The July contract, which had its First Notice Day, is going out on a strong note, reflecting the extremely tight statistical situation we are currently in. The fact that the majority owner of the certified stock is not only keeping what's left of his inventory, but is adding more by owning around 70% of the remaining longs in the July contract, is certainly a sign of strength.
Since there is only a limited amount of open contracts remaining in July, it is not likely that we will see any last minute fireworks. After accounting for the 476 notices that were issued, there were only 1'901 contracts or 190'100 bales open in the July contract as of this morning and this number has probably been reduced further during session. Because the sole issuer of these notices has previously taken delivery of over 2'900 contracts, no one seems to be caught on the wrong foot entering this delivery period and it is now simply a matter of some certified stock changing ownership.
We believe that there is only one large Merchant in control of most of the 490'639 bales of certified stock that remain at this point and since there is no incentive to hang on to this cotton due to the steep inversion to December, it is probable that the entire lot will disappear over the next couple of months.
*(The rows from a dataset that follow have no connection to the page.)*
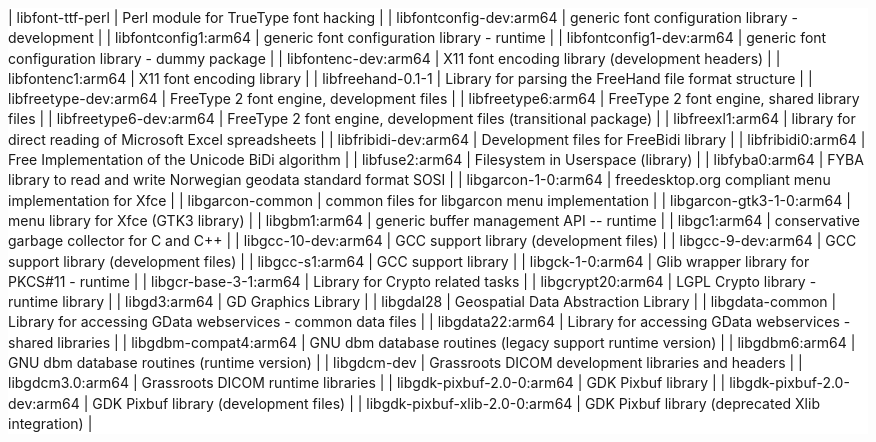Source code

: | libfont-ttf-perl | Perl module for TrueType font hacking |
| libfontconfig-dev:arm64 | generic font configuration library - development |
| libfontconfig1:arm64 | generic font configuration library - runtime |
| libfontconfig1-dev:arm64 | generic font configuration library - dummy package |
| libfontenc-dev:arm64 | X11 font encoding library (development headers) |
| libfontenc1:arm64 | X11 font encoding library |
| libfreehand-0.1-1 | Library for parsing the FreeHand file format structure |
| libfreetype-dev:arm64 | FreeType 2 font engine, development files |
| libfreetype6:arm64 | FreeType 2 font engine, shared library files |
| libfreetype6-dev:arm64 | FreeType 2 font engine, development files (transitional package) |
| libfreexl1:arm64 | library for direct reading of Microsoft Excel spreadsheets |
| libfribidi-dev:arm64 | Development files for FreeBidi library |
| libfribidi0:arm64 | Free Implementation of the Unicode BiDi algorithm |
| libfuse2:arm64 | Filesystem in Userspace (library) |
| libfyba0:arm64 | FYBA library to read and write Norwegian geodata standard format SOSI |
| libgarcon-1-0:arm64 | freedesktop.org compliant menu implementation for Xfce |
| libgarcon-common | common files for libgarcon menu implementation |
| libgarcon-gtk3-1-0:arm64 | menu library for Xfce (GTK3 library) |
| libgbm1:arm64 | generic buffer management API -- runtime |
| libgc1:arm64 | conservative garbage collector for C and C++ |
| libgcc-10-dev:arm64 | GCC support library (development files) |
| libgcc-9-dev:arm64 | GCC support library (development files) |
| libgcc-s1:arm64 | GCC support library |
| libgck-1-0:arm64 | Glib wrapper library for PKCS#11 - runtime |
| libgcr-base-3-1:arm64 | Library for Crypto related tasks |
| libgcrypt20:arm64 | LGPL Crypto library - runtime library |
| libgd3:arm64 | GD Graphics Library |
| libgdal28 | Geospatial Data Abstraction Library |
| libgdata-common | Library for accessing GData webservices - common data files |
| libgdata22:arm64 | Library for accessing GData webservices - shared libraries |
| libgdbm-compat4:arm64 | GNU dbm database routines (legacy support runtime version) |
| libgdbm6:arm64 | GNU dbm database routines (runtime version) |
| libgdcm-dev | Grassroots DICOM development libraries and headers |
| libgdcm3.0:arm64 | Grassroots DICOM runtime libraries |
| libgdk-pixbuf-2.0-0:arm64 | GDK Pixbuf library |
| libgdk-pixbuf-2.0-dev:arm64 | GDK Pixbuf library (development files) |
| libgdk-pixbuf-xlib-2.0-0:arm64 | GDK Pixbuf library (deprecated Xlib integration) |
It would indeed be a great side effect of this bull market to see the entire certified stock being disposed of, since it has accumulated a bunch of undesirable bales over the years.
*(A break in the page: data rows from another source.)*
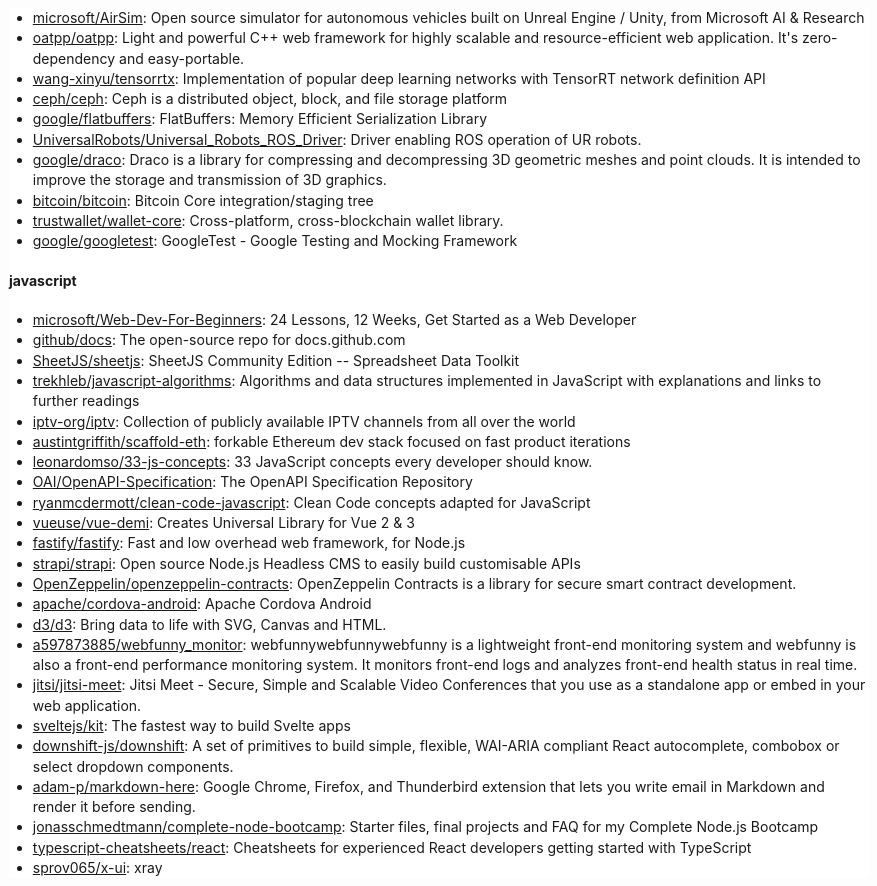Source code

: * [microsoft/AirSim](https://github.com/microsoft/AirSim): Open source simulator for autonomous vehicles built on Unreal Engine / Unity, from Microsoft AI & Research
* [oatpp/oatpp](https://github.com/oatpp/oatpp): Light and powerful C++ web framework for highly scalable and resource-efficient web application. It's zero-dependency and easy-portable.
* [wang-xinyu/tensorrtx](https://github.com/wang-xinyu/tensorrtx): Implementation of popular deep learning networks with TensorRT network definition API
* [ceph/ceph](https://github.com/ceph/ceph): Ceph is a distributed object, block, and file storage platform
* [google/flatbuffers](https://github.com/google/flatbuffers): FlatBuffers: Memory Efficient Serialization Library
* [UniversalRobots/Universal_Robots_ROS_Driver](https://github.com/UniversalRobots/Universal_Robots_ROS_Driver): Driver enabling ROS operation of UR robots.
* [google/draco](https://github.com/google/draco): Draco is a library for compressing and decompressing 3D geometric meshes and point clouds. It is intended to improve the storage and transmission of 3D graphics.
* [bitcoin/bitcoin](https://github.com/bitcoin/bitcoin): Bitcoin Core integration/staging tree
* [trustwallet/wallet-core](https://github.com/trustwallet/wallet-core): Cross-platform, cross-blockchain wallet library.
* [google/googletest](https://github.com/google/googletest): GoogleTest - Google Testing and Mocking Framework

#### javascript
* [microsoft/Web-Dev-For-Beginners](https://github.com/microsoft/Web-Dev-For-Beginners): 24 Lessons, 12 Weeks, Get Started as a Web Developer
* [github/docs](https://github.com/github/docs): The open-source repo for docs.github.com
* [SheetJS/sheetjs](https://github.com/SheetJS/sheetjs):  SheetJS Community Edition -- Spreadsheet Data Toolkit
* [trekhleb/javascript-algorithms](https://github.com/trekhleb/javascript-algorithms):  Algorithms and data structures implemented in JavaScript with explanations and links to further readings
* [iptv-org/iptv](https://github.com/iptv-org/iptv): Collection of publicly available IPTV channels from all over the world
* [austintgriffith/scaffold-eth](https://github.com/austintgriffith/scaffold-eth):  forkable Ethereum dev stack focused on fast product iterations
* [leonardomso/33-js-concepts](https://github.com/leonardomso/33-js-concepts):  33 JavaScript concepts every developer should know.
* [OAI/OpenAPI-Specification](https://github.com/OAI/OpenAPI-Specification): The OpenAPI Specification Repository
* [ryanmcdermott/clean-code-javascript](https://github.com/ryanmcdermott/clean-code-javascript):  Clean Code concepts adapted for JavaScript
* [vueuse/vue-demi](https://github.com/vueuse/vue-demi):  Creates Universal Library for Vue 2 & 3
* [fastify/fastify](https://github.com/fastify/fastify): Fast and low overhead web framework, for Node.js
* [strapi/strapi](https://github.com/strapi/strapi):  Open source Node.js Headless CMS to easily build customisable APIs
* [OpenZeppelin/openzeppelin-contracts](https://github.com/OpenZeppelin/openzeppelin-contracts): OpenZeppelin Contracts is a library for secure smart contract development.
* [apache/cordova-android](https://github.com/apache/cordova-android): Apache Cordova Android
* [d3/d3](https://github.com/d3/d3): Bring data to life with SVG, Canvas and HTML. 
* [a597873885/webfunny_monitor](https://github.com/a597873885/webfunny_monitor): webfunnywebfunnywebfunny is a lightweight front-end monitoring system and webfunny is also a front-end performance monitoring system. It monitors front-end logs and analyzes front-end health status in real time.
* [jitsi/jitsi-meet](https://github.com/jitsi/jitsi-meet): Jitsi Meet - Secure, Simple and Scalable Video Conferences that you use as a standalone app or embed in your web application.
* [sveltejs/kit](https://github.com/sveltejs/kit): The fastest way to build Svelte apps
* [downshift-js/downshift](https://github.com/downshift-js/downshift):  A set of primitives to build simple, flexible, WAI-ARIA compliant React autocomplete, combobox or select dropdown components.
* [adam-p/markdown-here](https://github.com/adam-p/markdown-here): Google Chrome, Firefox, and Thunderbird extension that lets you write email in Markdown and render it before sending.
* [jonasschmedtmann/complete-node-bootcamp](https://github.com/jonasschmedtmann/complete-node-bootcamp): Starter files, final projects and FAQ for my Complete Node.js Bootcamp
* [typescript-cheatsheets/react](https://github.com/typescript-cheatsheets/react): Cheatsheets for experienced React developers getting started with TypeScript
* [sprov065/x-ui](https://github.com/sprov065/x-ui):  xray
The same is true for the cash market, as merchants have been busy pushing their remaining inventories out the door in light of the inversion that exists in the physical market as well. The forward A-index, which calculated at 87.10 cents, is substantially lower than the current crop A-index, which was last quoted at 95.70 cents on June 22 and has since been discontinued due to a lack of suitable offers. Unless the case can be made that hanging on to a position will yield a higher price a few weeks from now, it makes more sense to get rid of the position in order to stop the carry.
The US serves as a prime example. Although there can't be much old crop cotton left for sale, US shippers are not holding out for potentially higher prices and are cleaning house before new crop starts hitting the gins. Last week's US export sales were once again quite impressive at 84'400 running bales for prompt shipment and 174'400 running bales for shipment August onwards. Total sales for the current season now amount to 13.5 million statistical bales, whereof 10.4 million have so far been exported, while commitments for the coming season currently stand at 2.2 million statistical bales.
The market seems to be able to 'save' itself into new crop, where supplies will initially be plentiful with the arrival of the Northern Hemisphere harvest. However, if the current statistical outlook for the coming season proves to be more or less accurate, we are likely to find ourselves in a similar or worse predicament by next spring or summer. Although there is not much volume traded yet in the July and December 2011 contracts, there already exists an inversion of 400 points between the two and we get the feeling that the next edition of the July/Dec spread may not end as benign as this year.